1 files changed, 26 insertions, 9 deletions

diff --git a/numpy/linalg/linalg.py b/numpy/linalg/linalg.py
index 437db6d2b..f762cf72d 100644
--- a/numpy/linalg/linalg.py
+++ b/numpy/linalg/linalg.py
@@ -361,30 +361,36 @@ def cholesky(a):
     """
     Cholesky decomposition.
 
-    Return the Cholesky decomposition, :math:`A = L L^*` of a Hermitian
-    positive-definite matrix :math:`A`.
+    Return the Cholesky decomposition, `L * L.H`, of the square matrix `a`,
+    where `L` is lower-triangular and .H is the conjugate transpose operator
+    (which is the ordinary transpose if `a` is real-valued).  `a` must be
+    Hermitian (symmetric if real-valued) and positive-definite.  Only `L` is
+    actually returned.
 
     Parameters
     ----------
     a : array_like, shape (M, M)
-        Hermitian (symmetric, if it is real) and positive definite
+        Hermitian (symmetric if all elements are real), positive-definite
         input matrix.
 
     Returns
     -------
-    L : array_like, shape (M, M)
-        Lower-triangular Cholesky factor of A.
+    L : ndarray, or matrix object if `a` is, shape (M, M)
+        Lower-triangular Cholesky factor of a.
 
     Raises
     ------
     LinAlgError
-       If the decomposition fails.
+       If the decomposition fails, for example, if `a` is not
+       positive-definite.
 
     Notes
     -----
     The Cholesky decomposition is often used as a fast way of solving
 
-    .. math:: A \\mathbf{x} = \\mathbf{b}.
+    .. math:: A \\mathbf{x} = \\mathbf{b}
+
+    (when `A` is both Hermitian/symmetric and positive-definite).

→ DIRECTIVE A:
In the listing, swap "Top.planeOp" for "Front.planeOp" in the lines from its start through the line containing "var sketch = newSketch(context, id", inclusive, and give those lines back with nothing else changed.
The listing below has no connection to the Cholesky docstring diff above.

→ STORED ROWS:
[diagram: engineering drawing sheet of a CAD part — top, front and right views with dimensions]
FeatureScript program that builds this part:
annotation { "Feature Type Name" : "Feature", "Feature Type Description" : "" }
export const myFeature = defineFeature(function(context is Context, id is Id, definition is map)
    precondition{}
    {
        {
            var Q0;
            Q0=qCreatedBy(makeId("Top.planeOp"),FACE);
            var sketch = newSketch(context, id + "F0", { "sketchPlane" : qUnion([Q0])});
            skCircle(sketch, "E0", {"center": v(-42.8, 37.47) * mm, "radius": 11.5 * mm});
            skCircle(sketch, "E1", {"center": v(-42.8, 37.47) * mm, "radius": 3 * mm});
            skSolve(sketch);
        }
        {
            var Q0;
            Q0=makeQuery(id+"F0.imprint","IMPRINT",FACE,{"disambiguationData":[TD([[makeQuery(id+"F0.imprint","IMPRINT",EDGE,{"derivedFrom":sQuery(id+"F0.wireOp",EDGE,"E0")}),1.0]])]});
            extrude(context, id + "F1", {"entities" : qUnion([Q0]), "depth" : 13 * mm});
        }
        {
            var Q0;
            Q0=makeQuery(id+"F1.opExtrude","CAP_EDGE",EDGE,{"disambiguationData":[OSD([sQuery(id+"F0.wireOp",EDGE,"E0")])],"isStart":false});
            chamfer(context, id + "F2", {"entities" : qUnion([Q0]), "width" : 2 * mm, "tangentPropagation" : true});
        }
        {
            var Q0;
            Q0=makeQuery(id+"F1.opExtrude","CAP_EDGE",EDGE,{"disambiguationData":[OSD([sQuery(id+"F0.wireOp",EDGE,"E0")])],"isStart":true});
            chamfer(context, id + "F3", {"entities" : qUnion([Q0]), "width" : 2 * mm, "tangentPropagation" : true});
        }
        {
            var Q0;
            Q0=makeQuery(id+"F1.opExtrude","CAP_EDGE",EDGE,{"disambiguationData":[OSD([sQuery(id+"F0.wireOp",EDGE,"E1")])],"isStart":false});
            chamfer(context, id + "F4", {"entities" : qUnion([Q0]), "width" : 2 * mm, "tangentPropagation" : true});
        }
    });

→ DIRECTIVE B:
Extend the Cholesky docstring diff from the point where it stops.

→ REPLY A:
[diagram: engineering drawing sheet of a CAD part — top, front and right views with dimensions]
FeatureScript program that builds this part:
annotation { "Feature Type Name" : "Feature", "Feature Type Description" : "" }
export const myFeature = defineFeature(function(context is Context, id is Id, definition is map)
    precondition{}
    {
        {
            var Q0;
            Q0=qCreatedBy(makeId("Front.planeOp"),FACE);
            var sketch = newSketch(context, id + "F0", { "sketchPlane" : qUnion([Q0])});

→ REPLY B:
 
     First, we solve for :math:`\\mathbf{y}` in
 
@@ -392,18 +398,29 @@ def cholesky(a):
 
     and then for :math:`\\mathbf{x}` in
 
-    .. math:: L^* \\mathbf{x} = \\mathbf{y}.
+    .. math:: L.H \\mathbf{x} = \\mathbf{y}.
 
     Examples
     --------
     >>> A = np.array([[1,-2j],[2j,5]])
+    >>> A
+    array([[ 1.+0.j,  0.-2.j],
+           [ 0.+2.j,  5.+0.j]])
     >>> L = np.linalg.cholesky(A)
     >>> L
     array([[ 1.+0.j,  0.+0.j],
            [ 0.+2.j,  1.+0.j]])
-    >>> np.dot(L, L.T.conj())
+    >>> np.dot(L, L.T.conj()) # verify that L * L.H = A
     array([[ 1.+0.j,  0.-2.j],
            [ 0.+2.j,  5.+0.j]])
+    >>> A = [[1,-2j],[2j,5]] # what happens if A is only array_like?
+    >>> np.linalg.cholesky(A) # an ndarray object is returned
+    array([[ 1.+0.j,  0.+0.j],
+           [ 0.+2.j,  1.+0.j]])
+    >>> # But a matrix object is returned if A is a matrix object
+    >>> LA.cholesky(np.matrix(A))
+    matrix([[ 1.+0.j,  0.+0.j],
+            [ 0.+2.j,  1.+0.j]])
 
     """
     a, wrap = _makearray(a)